#### Dataset extract
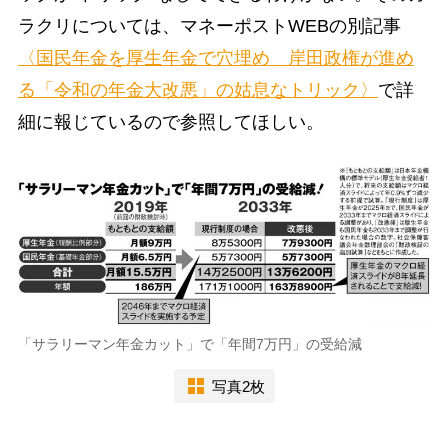
ラクリについては、マネーポストWEBの別記事
〈国民年金を厚生年金で穴埋め 岸田政権が進め
る「令和の年金大改悪」の姑息なトリック〉
で詳
細に報じているので参照してほしい。
「サラリーマン年金カット」で「年間7万円」の受給減
写真2枚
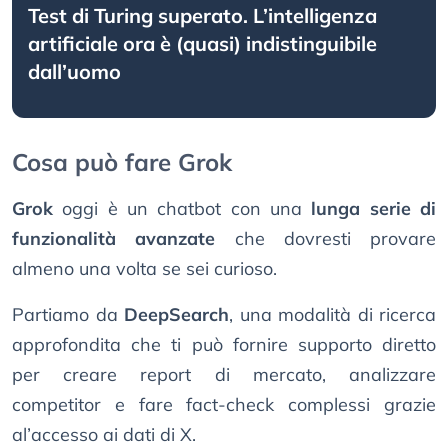
Test di Turing superato. L’intelligenza
artificiale ora è (quasi) indistinguibile
dall’uomo
Cosa può fare Grok
Grok
oggi è un chatbot con una
lunga serie di
funzionalità avanzate
che dovresti provare
almeno una volta se sei curioso.
Partiamo da
DeepSearch
, una modalità di ricerca
approfondita che ti può fornire supporto diretto
per creare report di mercato, analizzare
competitor e fare fact-check complessi grazie
al’accesso ai dati di X.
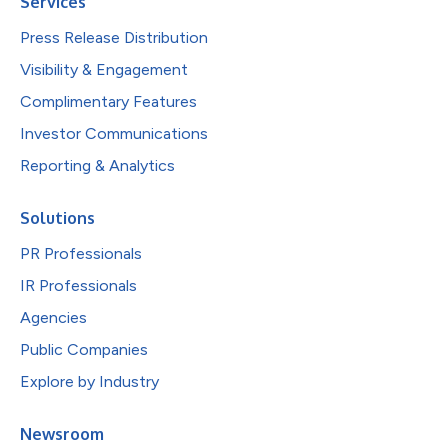
Services
Press Release Distribution
Visibility & Engagement
Complimentary Features
Investor Communications
Reporting & Analytics
Solutions
PR Professionals
IR Professionals
Agencies
Public Companies
Explore by Industry
Newsroom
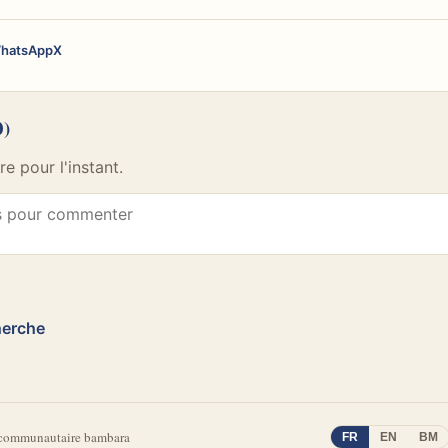
hatsApp
X
0)
 pour l'instant.
herche
 communautaire bambara
FR
EN
BM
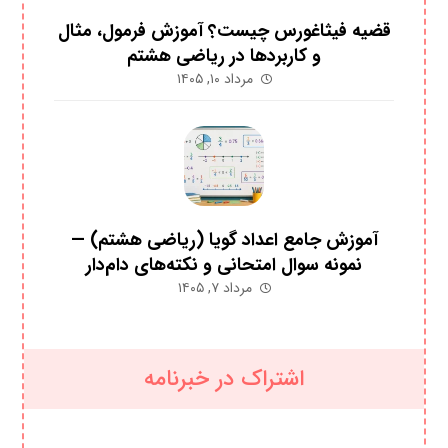
قضیه فیثاغورس چیست؟ آموزش فرمول، مثال
و کاربردها در ریاضی هشتم
مرداد ۱۰, ۱۴۰۵
آموزش جامع اعداد گویا (ریاضی هشتم) —
نمونه سوال امتحانی و نکته‌های دام‌دار
مرداد ۷, ۱۴۰۵
اشتراک در خبرنامه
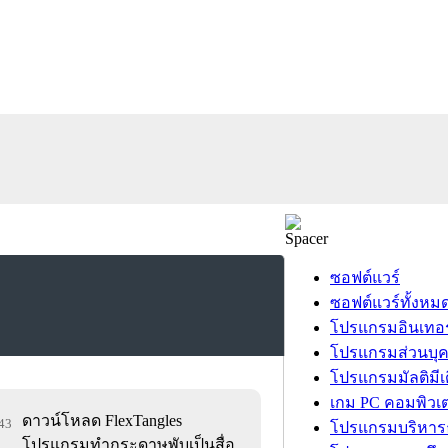
ซอฟต์แวร์
ซอฟต์แวร์ทั้งหม
โปรแกรมอินเทอร
โปรแกรมส่วนบุ
โปรแกรมมัลติมีเ
เกม PC คอมพิวเต
ดาวน์โหลด FlexTangles
143
โปรแกรมบริหารธ
โปรแกรมทำกระดาษพับเป็นสื่อ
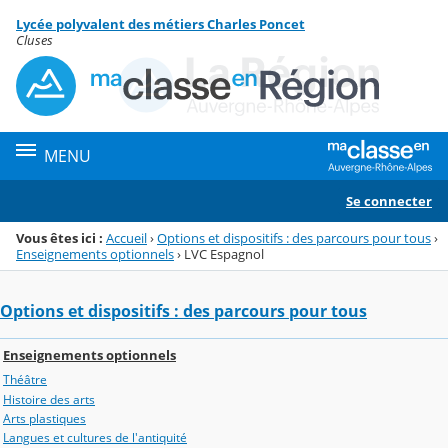
Panneau de gestion des cookies
Lycée polyvalent des métiers Charles Poncet
Menu de la rubrique
Contenu
Cluses
MENU
Se connecter
Vous êtes ici :
Accueil
›
Options et dispositifs : des parcours pour tous
›
Enseignements optionnels
›
LVC Espagnol
Options et dispositifs : des parcours pour tous
Enseignements optionnels
Théâtre
Histoire des arts
Arts plastiques
Langues et cultures de l'antiquité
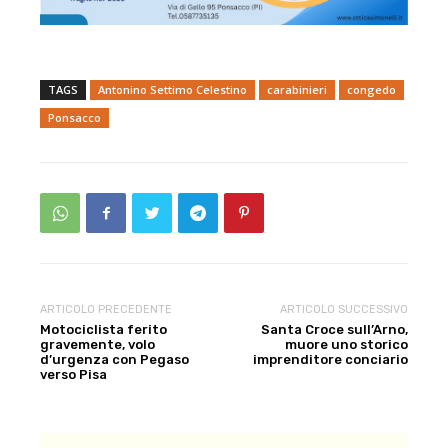
TAGS
Antonino Settimo Celestino
carabinieri
congedo
Ponsacco
ARTICOLO PRECEDENTE
ARTICOLO SUCCESSIVO
Motociclista ferito
Santa Croce sull’Arno,
gravemente, volo
muore uno storico
d’urgenza con Pegaso
imprenditore conciario
verso Pisa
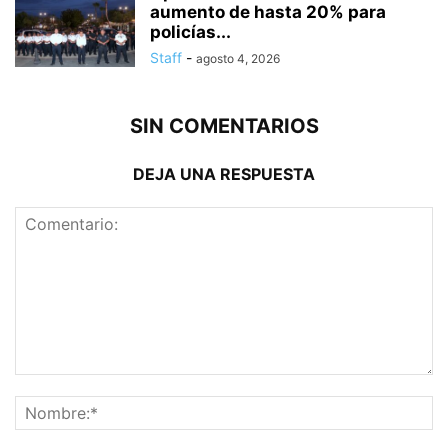
aumento de hasta 20% para
policías...
Staff
-
agosto 4, 2026
SIN COMENTARIOS
DEJA UNA RESPUESTA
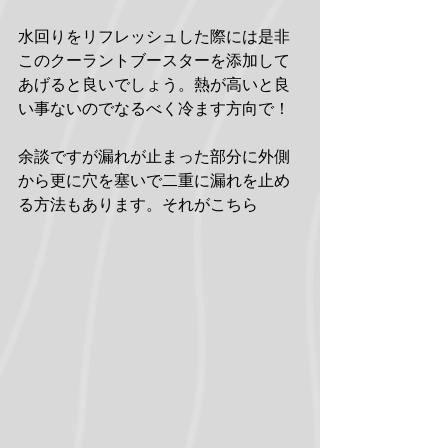
水回りをリフレッシュした際には是非
このクーラントブースターを添加して
あげると良いでしょう。熱が高いと良
い事ないのでなるべく冷ます方向で！
余談ですが漏れが止まった部分に外側
から更に穴を塞いで二重に漏れを止め
る方法もあります。それがこちら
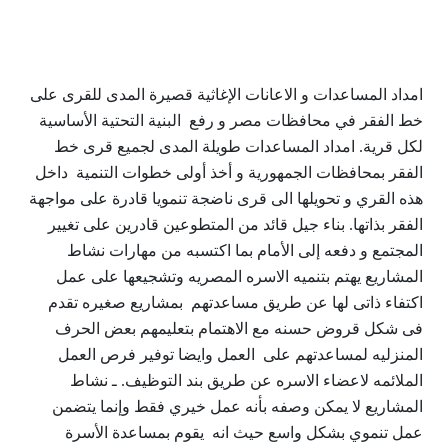
امداد المساعدات و الاعانات الإغاثية قصيرة المدى للقرى على
خط الفقر في محافظات مصر و رفع البنية التحتية الأساسية
لكل قرية. امداد المساعدات طويلة المدى لجميع قرى خط
الفقر بمحافظات الجمهورية و أخذ أولى خطوات التنمية داخل
هذه القري و تحويلها الى قرى ناضجة تنمويا قادرة على مواجهة
الفقر بذاتها. بناء جيل قائد من المتطوعين قادرين على تغيير
المجتمع و دفعه إلى الأمام بما اكتسبه من مهارات نشاط
المشاريع يهتم بتنميه الاسره المصريه وتشجيعها على عمل
اكتفاء ذاتى لها عن طريق مساعدتهم بمشاريع صغيره تقدم
فى شكل قروض حسنه مع الاهتمام بتعليمهم بعض الحرف
المنزليه لمساعدتهم على العمل وايضا توفير فرص العمل
الملائمه لاعضاء الاسره عن طريق بند التوظيف. ـ نشاط
المشاريع لا يمكن وصفه بأنه عمل خيري فقط وإنما يتضمن
عمل تنموي بشكل واسع حيث انه يقوم بمساعدة الأسرة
########
▶ [What is expected]: Check each line above for the word "امداد" and copy every line that has it.

▶ [Answer to this task]:
امداد المساعدات و الاعانات الإغاثية قصيرة المدى للقرى على
لكل قرية. امداد المساعدات طويلة المدى لجميع قرى خط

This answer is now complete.